Dallas Burtraw, senior fellow at the Washington D.C.-based think-tank Resources for the Future, told The Epoch Times that the cap-and-trade program itself does not expire in 2030.
“But the authorization to use an auction to sell allowances will come into jeopardy,” and it needs a supermajority vote from the state legislature for reauthorization, he said.
“So the auction is really what’s in doubt. And that’s really important, because as Governor Newsom’s budget describes, the uses of the auction proceeds, auction revenues, are really crucial to the whole strategy,” said Burtraw, who has provided technical support in the design of carbon dioxide emissions trading programs in several states, including California.
Newsom and legislative leaders said in the April 15 statement that plans on how to extend the cap-and-trade program will be shared with the public in the coming weeks.
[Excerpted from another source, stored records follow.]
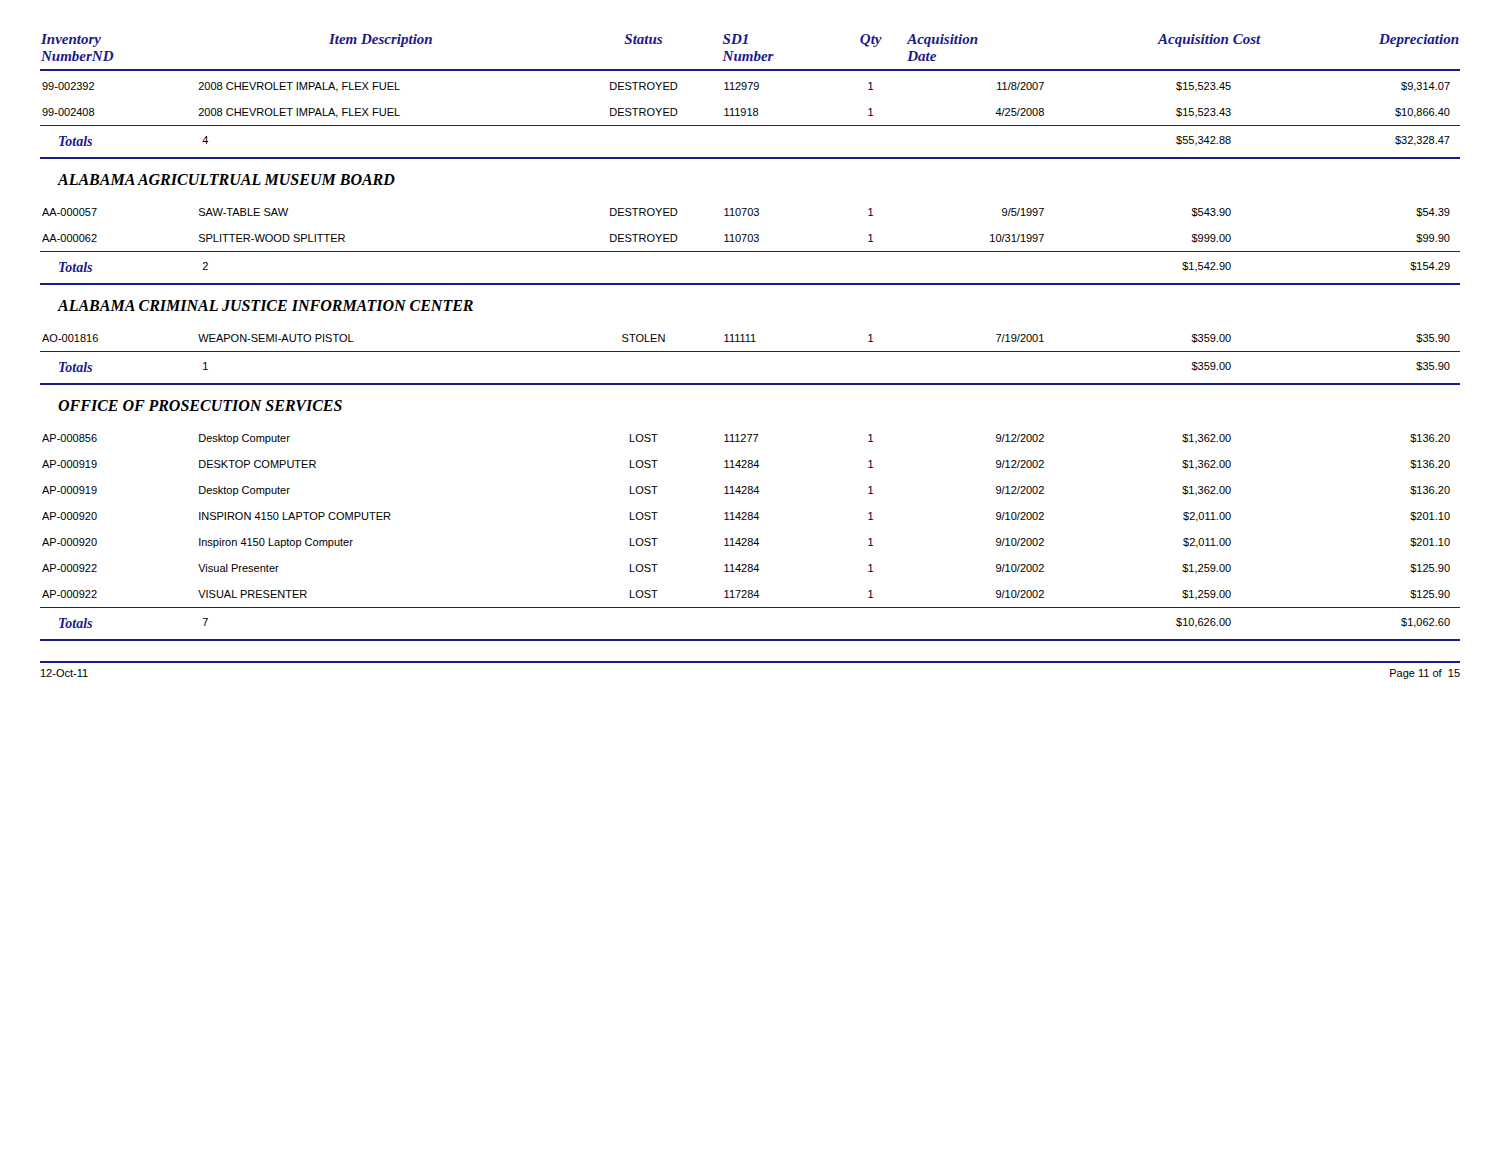| Inventory NumberND | Item Description | Status | SD1 Number | Qty | Acquisition Date | Acquisition Cost | Depreciation |
| --- | --- | --- | --- | --- | --- | --- | --- |
| 99-002392 | 2008 CHEVROLET IMPALA, FLEX FUEL | DESTROYED | 112979 | 1 | 11/8/2007 | $15,523.45 | $9,314.07 |
| 99-002408 | 2008 CHEVROLET IMPALA, FLEX FUEL | DESTROYED | 111918 | 1 | 4/25/2008 | $15,523.43 | $10,866.40 |
| Totals | 4 | | | | | $55,342.88 | $32,328.47 |
| ALABAMA AGRICULTRUAL MUSEUM BOARD |
| AA-000057 | SAW-TABLE SAW | DESTROYED | 110703 | 1 | 9/5/1997 | $543.90 | $54.39 |
| AA-000062 | SPLITTER-WOOD SPLITTER | DESTROYED | 110703 | 1 | 10/31/1997 | $999.00 | $99.90 |
| Totals | 2 | | | | | $1,542.90 | $154.29 |
| ALABAMA CRIMINAL JUSTICE INFORMATION CENTER |
| AO-001816 | WEAPON-SEMI-AUTO PISTOL | STOLEN | 111111 | 1 | 7/19/2001 | $359.00 | $35.90 |
| Totals | 1 | | | | | $359.00 | $35.90 |
| OFFICE OF PROSECUTION SERVICES |
| AP-000856 | Desktop Computer | LOST | 111277 | 1 | 9/12/2002 | $1,362.00 | $136.20 |
| AP-000919 | DESKTOP COMPUTER | LOST | 114284 | 1 | 9/12/2002 | $1,362.00 | $136.20 |
| AP-000919 | Desktop Computer | LOST | 114284 | 1 | 9/12/2002 | $1,362.00 | $136.20 |
| AP-000920 | INSPIRON 4150 LAPTOP COMPUTER | LOST | 114284 | 1 | 9/10/2002 | $2,011.00 | $201.10 |
| AP-000920 | Inspiron 4150 Laptop Computer | LOST | 114284 | 1 | 9/10/2002 | $2,011.00 | $201.10 |
| AP-000922 | Visual Presenter | LOST | 114284 | 1 | 9/10/2002 | $1,259.00 | $125.90 |
| AP-000922 | VISUAL PRESENTER | LOST | 117284 | 1 | 9/10/2002 | $1,259.00 | $125.90 |
| Totals | 7 | | | | | $10,626.00 | $1,062.60 |
12-Oct-11 Page 11 of 15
Burtraw said that although most of the emissions reductions that California has achieved have been through other regulations, cap-and-trade is cheaper.
Under the cap-and-trade program, about half of the carbon allowances are provided free to industrial facilities and utility companies, while the other half are auctioned by CARB, Burtraw said. The revenues generated by the auction are used to fund various green energy projects and as climate credits to compensate the electricity bills of ratepayers.
Oil refineries get free allowances for the refining process, but they have to purchase carbon allowances through auction for the gasoline they sell, and that cost gets passed through 100 percent in gasoline prices, Burtraw said.
Utility companies are given free allowances. Since there are almost no emissions for these companies, they cosign their allowances back to the auction. A large majority of the money they get from the auction is sent back to ratepayers as “climate credits” that appear twice a year on ratepayers’ electricity bills.